Having spent his career largely avoiding the spotlight, Kennerley may not be a household name outside of Nashville music circles – but his songs certainly are. He’s written country hits for The Judds (four separate number-ones for them), Emmylou Harris, Marty Stuart, Tanya Tucker, and many more, winning 18 BMI songwriting awards along the way. The biggest names in music have been cutting his songs from the early ‘80s through today; just a few years ago, Lady Gaga & Bradley Cooper recorded his “Diggin’ My Grave” for the A Star Is Born soundtrack. But, in his entire career, Night After Night marks the first time he’s co-written an entire album with someone.

“He called me out of the blue because he saw I'd had an number one country song, and I went over for a visit,” Tashian recalls. “He has a music room at his flat, and he played me a little bit of something we'd spoken about on the phone. I was transfixed by it. I picked up a guitar and started strumming along. That's when it started.”

It soon became clear that an informal jam session would become something more. The songs they began writing often started as stories. “I would tell him personal things about my life, and he would key off of those things and come up with little lyrical nuggets,” Tashian recalls. Growing pains that Tashian’s daughter was going through turned into the ballad of unwavering support “Somebody’s

Thinking About You.” The pair’s shared struggles with insomnia inspired the Traveling Wilburys jangle of “Night After Night.” A girl Kennerley had witnessed packing up her car with tears in her eyes spiraled out into the imagined narrative of “She’s Sad.” Every song took at least four or five sessions to write, the pair sweating every lyrical and musical detail. Kennerley called their sessions “seances,” where they pick up guitars and invite any spirits – Buddy Holly, Bo Diddley, The Everly Brothers – to jump in on the action.

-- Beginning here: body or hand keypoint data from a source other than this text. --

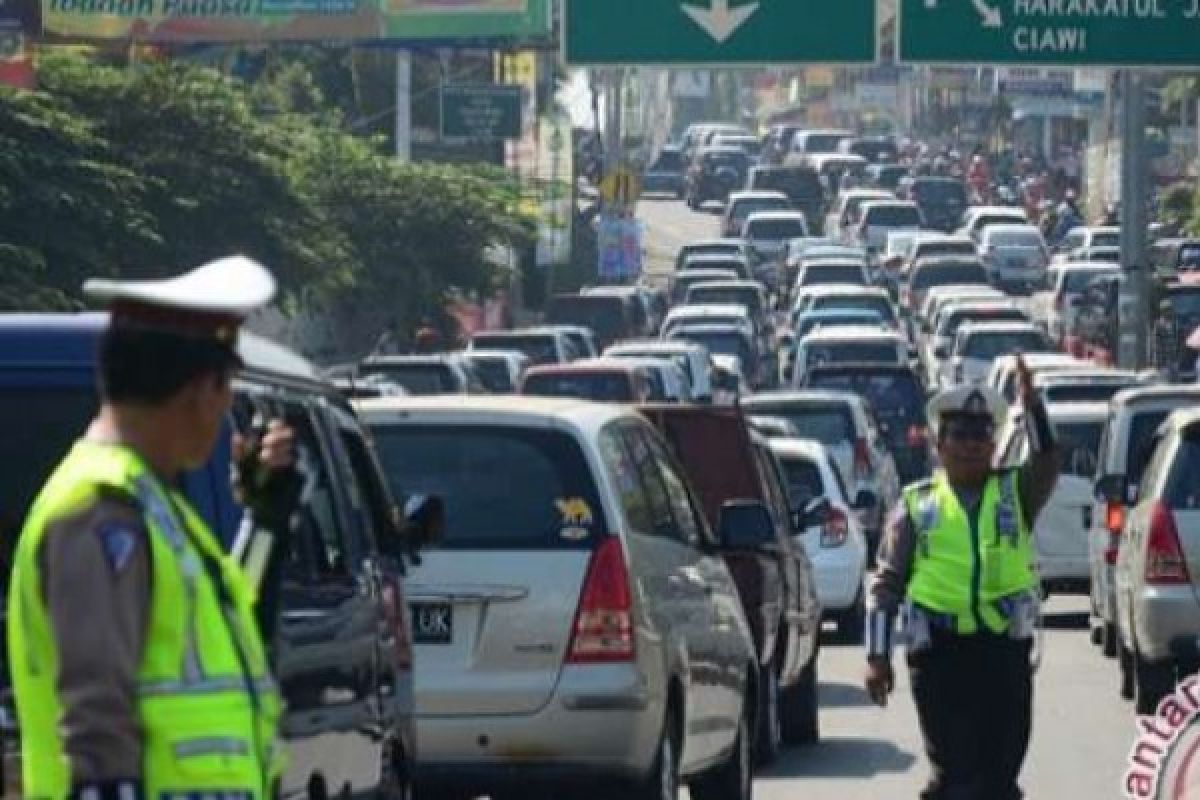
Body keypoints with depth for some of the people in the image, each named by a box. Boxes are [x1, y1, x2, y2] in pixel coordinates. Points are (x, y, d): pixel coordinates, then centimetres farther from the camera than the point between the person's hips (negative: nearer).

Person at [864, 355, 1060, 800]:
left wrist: (1031, 404, -23)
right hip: (938, 651, -1)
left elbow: (1047, 466, -12)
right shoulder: (917, 504, 9)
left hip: (1005, 648, 1)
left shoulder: (1015, 493, 11)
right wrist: (877, 656, 0)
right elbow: (886, 583, 8)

When Tashian was writing the music to Kennerley’s lyrics, he followed Kennerley’s unspoken songwriting rules. Rule One: No minor chords. Kennerley never used them in his own hit songs, so Tashian didn’t either. “Minor chords typically ratchet up the drama in music, so it's a nice challenge to avoid them,” Tashian says, noting that you’d be hard-pressed to find any other album without a single minor chord. Rule Two: Hard rhymes only. Kennerley finds soft rhymes – that’s using words that only sort of rhyme, like “moon” with “you” – lazy. Rule Three: Every song should have more than three acoustic guitars. Ideally about six. This follows another of Kennerley’s sayings, “don't make it drumming, make it strumming.” The song’s primary propulsion should come from stacked acoustic guitars, with drums more to augment than dominate the rhythm.

When Tashian eventually recorded the songs in at the Royal Plum recording studio (also known as his garage), Kennerley would sit in the corner making notes. Though an award-winning producer himself, Tashian appreciated a second pair of ears checking the blind spots he might have with his own performances. “He would have both sides of a piece of notebook paper filled with copious notes about every song,” Tashian recalls. “He'd say, that word right there, you need to sing that again. Or you should have a tambourine come right here. He’s a perfectionist, and that’s what these songs needed.”

Tashian recorded most of the instrumentation – including, yes, all six acoustic guitar tracks – himself, but brought in a few ringers. Buddy Miller (baritone guitar and octave mandolin), Russ Pahl (pedal steel) and Sarah Buxton (vocals) add beautiful touches throughout the album. “A few years ago I did Buddy’s SiriusXM radio show with my dad,” Tashian recalls of how Miller’s involvement came about. “As I was walking out the door, he said, ‘Hey, have you talked to Paul Kennerley lately?’ I said no, and he said, ‘Well, if you ever want to make an album of some of those songs with him, I would love to do that.’”

Tashian remembered that exchange. A few years later, he texted Miller. “Remember when you said I should make an album with Paul? Well, I finally did.”